The DNREC Division of Fish and Wildlife reminds recreational anglers and commercial watermen that it is now unlawful in Delaware to harvest or possess river herring, a popular baitfish, without a valid receipt from a state or jurisdiction where harvest is permitted.
New state Fisheries regulations took effect on Feb. 11, closing the recreational and commercial harvest of river herring (also known as blueback and alewife herring). The closure was made to bring Delaware into compliance with Atlantic States Marine Fisheries Commission (ASMFC) requirements.
“Unless an ASFMC member state could prove that a given river herring run could withstand harvest, the commission opted to close the fishery in response to serious declines in river herring populations, including a commercial decline to very low levels coastwide. “In 2011, Delaware commercial fishermen reported catching only 300 pounds of river herring, the lowest amount since mandatory reporting began in 1985,” said Fisheries program manager and biologist Stewart Michels. “We lack evidence to suggest that current harvest levels are sustainable, so closure of the fishery was required.”
Much of the commercial river herring catch in Delaware traditionally has come from the Nanticoke River and its tributaries.
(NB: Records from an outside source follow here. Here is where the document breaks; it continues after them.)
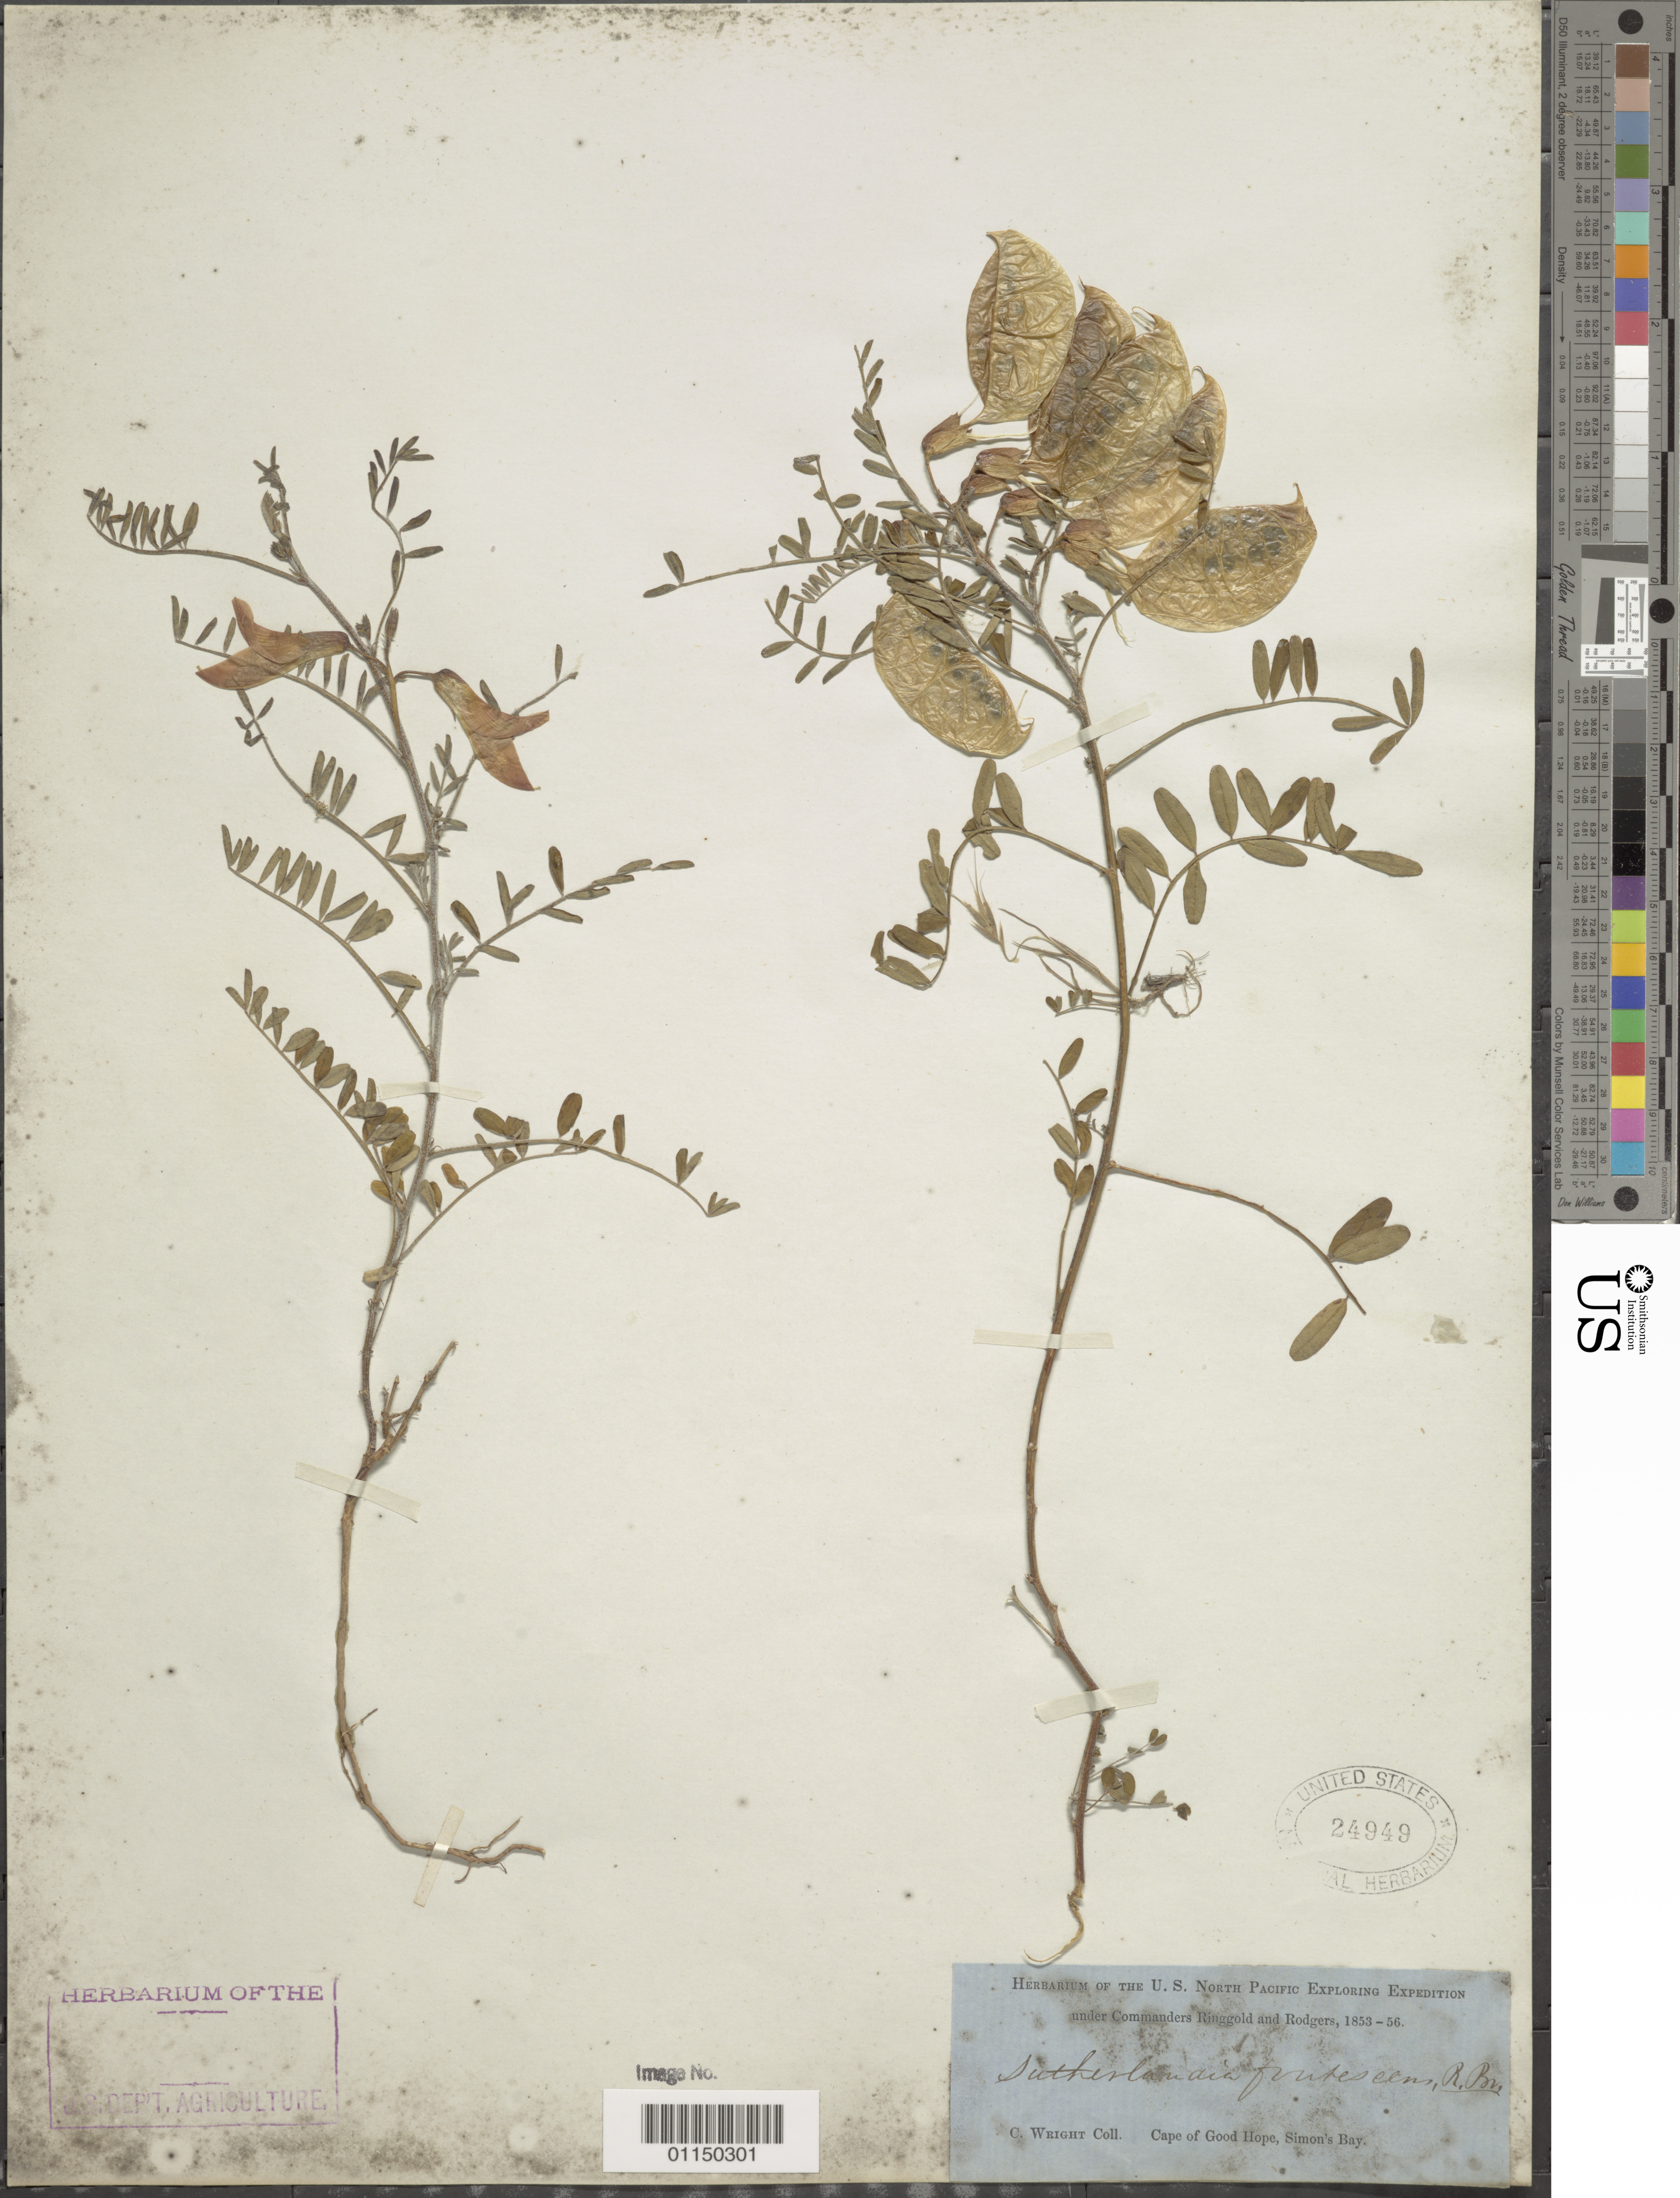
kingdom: Plantae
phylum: Tracheophyta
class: Magnoliopsida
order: Fabales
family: Fabaceae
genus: Sutherlandia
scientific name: Sutherlandia frutescens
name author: (L.) R. Br. ex W.T. Aiton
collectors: C. Wright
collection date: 1853/1856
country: South Africa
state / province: Western Cape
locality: Cape of Good Hope, Simon's Bay.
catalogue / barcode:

The Maryland portion of the Nanticoke River will be closed to recreational and commercial fishing as part of a statewide river herring closure planned for the State of Maryland. New Jersey has closed its river herring fisheries in the Delaware River and Bay.
In the past, recreational anglers have targeted river herring as the fish gather to spawn in the spring. Much of the recent recreational harvest in Delaware has been for use as bait in the striped bass hook and line fishery. With Delaware’s river herring fisheries closed, recreational anglers are no longer permitted to catch river herring and will need to use an alternate type of live bait.
Delaware’s state regulations on river herring were amended following public hearings and consideration of public input. Signs giving notice of the fisheries closure are in the process of being posted at various fishing locations.
For more information, click on the amended river herring regulations.
With fish entering the spillways early this year due to the warm weather, anglers are also reminded that using any type of net to catch fish within 300 feet below a dam or spillway is illegal, with the exception of using a landing net on a fish caught with hook and line.